Factors Affecting Age

• Net charge influences migration towards the opposite pole.
• Smaller molecules travel farther than larger ones.
• Denatured DNA migrates predictably by size
• Applied voltage is governed by the formula V=IR, where V is voltage (V), I is current (A), and R is resistance (Ω).
• Buffer choice impacts electrophoretic mobility.
• Gel pore size affects movement of macromolecules.

Components of Agarose Gel

• Agarose gel uses a sulfonated polysaccharide polymer from seaweed.
• It's a linear polymer of agarobiose
• Agarobiose includes 1,3-linked-β-D-galactopyranose and 1,4-linked-3,6-anhydro-α-L-galactopyranose
• Agarobiose comprises repeating units of D-galactose and 3,6-anhydro-L-galactopyranose with 1-4 linkages.
• The process uses dried powder dissolved in hot running buffer, cooled to 55-65°C, then poured into a casting tray with a comb to form wells.
• A comb-molder gives the gel its comb-like appearance.
• The gel solidifies at approximately 40°C.
• Higher agarose concentration results in smaller pore sizes.
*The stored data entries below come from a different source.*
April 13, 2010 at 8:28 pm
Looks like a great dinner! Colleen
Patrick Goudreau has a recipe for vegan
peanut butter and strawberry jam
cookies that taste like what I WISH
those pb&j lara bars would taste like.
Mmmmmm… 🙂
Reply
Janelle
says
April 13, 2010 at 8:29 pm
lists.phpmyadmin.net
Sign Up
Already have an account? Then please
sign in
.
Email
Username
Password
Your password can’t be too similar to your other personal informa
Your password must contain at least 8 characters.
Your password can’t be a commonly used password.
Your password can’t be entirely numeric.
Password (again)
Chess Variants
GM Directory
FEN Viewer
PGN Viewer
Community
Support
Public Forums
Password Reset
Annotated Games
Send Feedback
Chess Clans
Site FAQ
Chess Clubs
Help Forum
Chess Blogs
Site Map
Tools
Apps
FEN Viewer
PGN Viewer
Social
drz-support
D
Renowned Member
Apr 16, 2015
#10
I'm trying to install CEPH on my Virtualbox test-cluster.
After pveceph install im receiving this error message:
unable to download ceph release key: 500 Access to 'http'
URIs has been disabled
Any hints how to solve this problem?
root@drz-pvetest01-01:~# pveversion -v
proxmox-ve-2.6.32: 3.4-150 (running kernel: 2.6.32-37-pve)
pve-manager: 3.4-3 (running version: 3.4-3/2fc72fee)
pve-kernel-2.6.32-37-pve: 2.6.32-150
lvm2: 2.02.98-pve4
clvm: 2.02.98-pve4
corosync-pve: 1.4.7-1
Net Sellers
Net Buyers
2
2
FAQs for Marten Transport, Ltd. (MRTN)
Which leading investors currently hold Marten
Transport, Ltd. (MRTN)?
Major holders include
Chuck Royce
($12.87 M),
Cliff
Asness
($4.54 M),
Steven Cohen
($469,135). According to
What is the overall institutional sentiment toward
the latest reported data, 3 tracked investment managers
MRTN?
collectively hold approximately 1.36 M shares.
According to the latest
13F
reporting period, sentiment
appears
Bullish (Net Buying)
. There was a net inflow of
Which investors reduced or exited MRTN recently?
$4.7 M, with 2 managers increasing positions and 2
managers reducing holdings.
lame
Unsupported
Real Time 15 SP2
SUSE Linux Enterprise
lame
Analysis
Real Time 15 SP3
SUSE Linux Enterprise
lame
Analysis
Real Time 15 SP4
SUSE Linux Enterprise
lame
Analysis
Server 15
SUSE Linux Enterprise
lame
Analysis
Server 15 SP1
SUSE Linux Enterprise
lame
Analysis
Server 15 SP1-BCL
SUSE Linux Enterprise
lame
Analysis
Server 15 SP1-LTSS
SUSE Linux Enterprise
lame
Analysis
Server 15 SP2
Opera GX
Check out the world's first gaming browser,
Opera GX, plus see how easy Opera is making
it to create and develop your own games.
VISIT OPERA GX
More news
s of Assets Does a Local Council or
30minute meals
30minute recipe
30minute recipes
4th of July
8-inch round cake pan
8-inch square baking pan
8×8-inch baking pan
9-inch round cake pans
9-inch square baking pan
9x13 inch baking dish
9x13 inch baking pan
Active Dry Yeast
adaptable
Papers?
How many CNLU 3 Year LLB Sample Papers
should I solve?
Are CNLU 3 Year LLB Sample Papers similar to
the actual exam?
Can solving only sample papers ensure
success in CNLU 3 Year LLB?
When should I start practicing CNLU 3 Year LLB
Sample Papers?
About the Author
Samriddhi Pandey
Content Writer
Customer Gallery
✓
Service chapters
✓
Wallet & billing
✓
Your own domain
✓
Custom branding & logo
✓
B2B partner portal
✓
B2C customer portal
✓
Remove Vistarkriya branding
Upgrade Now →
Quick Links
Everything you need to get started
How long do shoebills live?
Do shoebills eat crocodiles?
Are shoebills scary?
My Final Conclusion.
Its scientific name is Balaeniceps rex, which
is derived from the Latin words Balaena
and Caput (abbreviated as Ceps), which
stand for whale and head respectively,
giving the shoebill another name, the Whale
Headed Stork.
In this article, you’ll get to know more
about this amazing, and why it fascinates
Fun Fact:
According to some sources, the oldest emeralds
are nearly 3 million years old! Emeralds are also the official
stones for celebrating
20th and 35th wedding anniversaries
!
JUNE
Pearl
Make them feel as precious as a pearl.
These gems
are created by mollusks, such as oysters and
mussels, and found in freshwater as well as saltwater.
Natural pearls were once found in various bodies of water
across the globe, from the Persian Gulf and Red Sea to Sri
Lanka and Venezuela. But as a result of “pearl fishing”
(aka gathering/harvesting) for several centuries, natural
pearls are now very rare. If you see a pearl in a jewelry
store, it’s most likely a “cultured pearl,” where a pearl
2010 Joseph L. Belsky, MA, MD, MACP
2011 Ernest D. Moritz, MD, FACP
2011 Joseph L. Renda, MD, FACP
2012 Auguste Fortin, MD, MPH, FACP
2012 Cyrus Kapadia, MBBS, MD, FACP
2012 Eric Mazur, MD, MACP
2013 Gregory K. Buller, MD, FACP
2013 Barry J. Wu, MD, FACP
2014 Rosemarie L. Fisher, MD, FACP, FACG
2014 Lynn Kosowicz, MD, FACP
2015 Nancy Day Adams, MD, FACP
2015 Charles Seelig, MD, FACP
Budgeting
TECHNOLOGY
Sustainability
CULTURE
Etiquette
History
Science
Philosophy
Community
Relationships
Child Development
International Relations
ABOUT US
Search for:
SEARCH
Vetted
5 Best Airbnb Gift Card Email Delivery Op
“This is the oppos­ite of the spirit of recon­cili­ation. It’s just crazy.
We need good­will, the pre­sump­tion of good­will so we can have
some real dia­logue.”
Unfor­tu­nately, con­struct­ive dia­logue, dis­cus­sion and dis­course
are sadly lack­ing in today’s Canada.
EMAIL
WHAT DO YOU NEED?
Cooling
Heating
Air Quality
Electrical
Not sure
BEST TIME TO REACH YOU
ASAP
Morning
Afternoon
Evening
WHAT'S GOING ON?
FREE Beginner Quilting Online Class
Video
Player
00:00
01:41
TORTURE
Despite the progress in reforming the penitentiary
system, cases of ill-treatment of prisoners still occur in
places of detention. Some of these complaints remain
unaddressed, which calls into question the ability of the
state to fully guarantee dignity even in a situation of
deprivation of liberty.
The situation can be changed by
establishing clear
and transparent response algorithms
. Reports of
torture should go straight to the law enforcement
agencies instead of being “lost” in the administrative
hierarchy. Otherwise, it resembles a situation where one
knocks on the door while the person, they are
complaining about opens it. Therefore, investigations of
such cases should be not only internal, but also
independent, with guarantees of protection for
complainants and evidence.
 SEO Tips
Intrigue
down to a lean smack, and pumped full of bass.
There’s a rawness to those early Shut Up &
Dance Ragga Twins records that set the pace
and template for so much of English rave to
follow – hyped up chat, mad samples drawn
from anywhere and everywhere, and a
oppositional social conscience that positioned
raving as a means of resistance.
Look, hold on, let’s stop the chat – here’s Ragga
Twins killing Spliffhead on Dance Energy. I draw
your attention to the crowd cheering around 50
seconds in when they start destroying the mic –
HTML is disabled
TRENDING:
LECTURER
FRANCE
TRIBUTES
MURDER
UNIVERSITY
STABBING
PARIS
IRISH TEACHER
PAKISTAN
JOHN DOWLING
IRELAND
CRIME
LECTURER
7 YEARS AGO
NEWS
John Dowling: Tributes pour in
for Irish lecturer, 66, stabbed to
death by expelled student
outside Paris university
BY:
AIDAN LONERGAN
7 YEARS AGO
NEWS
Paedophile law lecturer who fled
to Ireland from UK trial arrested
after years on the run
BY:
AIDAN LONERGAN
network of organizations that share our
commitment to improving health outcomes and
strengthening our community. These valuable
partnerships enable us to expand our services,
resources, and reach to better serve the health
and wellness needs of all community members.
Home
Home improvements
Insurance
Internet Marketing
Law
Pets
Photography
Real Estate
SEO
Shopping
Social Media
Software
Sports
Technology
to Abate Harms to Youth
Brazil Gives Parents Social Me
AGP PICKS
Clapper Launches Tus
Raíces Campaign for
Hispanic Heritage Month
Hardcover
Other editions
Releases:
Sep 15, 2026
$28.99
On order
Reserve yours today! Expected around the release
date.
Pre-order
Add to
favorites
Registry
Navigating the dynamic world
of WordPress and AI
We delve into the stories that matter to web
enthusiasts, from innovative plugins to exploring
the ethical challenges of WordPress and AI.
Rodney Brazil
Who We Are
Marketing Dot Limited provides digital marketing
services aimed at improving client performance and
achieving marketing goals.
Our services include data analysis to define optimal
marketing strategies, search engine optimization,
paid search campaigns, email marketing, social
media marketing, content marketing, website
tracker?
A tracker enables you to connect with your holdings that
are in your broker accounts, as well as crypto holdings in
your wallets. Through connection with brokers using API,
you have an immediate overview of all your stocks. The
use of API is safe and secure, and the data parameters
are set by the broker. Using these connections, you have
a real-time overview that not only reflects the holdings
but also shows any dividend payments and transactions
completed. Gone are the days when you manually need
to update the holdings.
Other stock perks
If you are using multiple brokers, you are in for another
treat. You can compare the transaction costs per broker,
Buffers during Electrophoresis

• Higher conductivity can lead to increased heat, addressed by using higher buffer concentrations at lower voltages.
• Tris Acetate EDTA (TAE) is most popular for DNA electrophoresis because DNA migrates faster and is more stable,
• Tris borate EDTA (TBE) has greater buffering capacity, but stock solutions may precipitate, leading to distorted migration patterns
• Denaturing agents break H-bonds in nucleic acids
• Formamide and Urea are examples of denaturing agents that result in predictable migration
• Loading buffer includes dye and a density agent.
• Density agents increase sample density with Ficoll, sucrose, or glycerol
• Tracking dyes such as bromophenol blue are used to monitor migration.

Equipment

• Agarose gels run horizontally in acrylic containers.
• Electrodes in the gel box connect to a power supply.

Gel Loading

• The gel should be submerged in the running buffer, filling both compartments
• Following dilution of samples in loading buffer, load carefully into the well.
• Micropipette plunger should be depressed before loading and release after removing the tip
• The tip must be within the well while loading.
• Care must be taken to avoid piercing the gel.

Detection Systems

• After running electrophoresis, dyes that associate with nucleic acids are used to visualize bands.
• Ethidium bromide is an intercalating agent, emits orange light at 590 nm, and is highly carcinogenic.
• SYBR Green I is for double-stranded DNA in rt-PCR.
• SYBR Green II is for single-stranded DNA or RNA staining.
• SYBR Gold can be used for both DNA and RNA staining.
• SYBR Safe is a non-hazardous SYBR Green variant.
• Gel Red is an intercalating agent that is more sensitive than EtBr, and can be added to the gel mix.
• Silver stain is non-toxic and the most sensitive stain for protein analysis.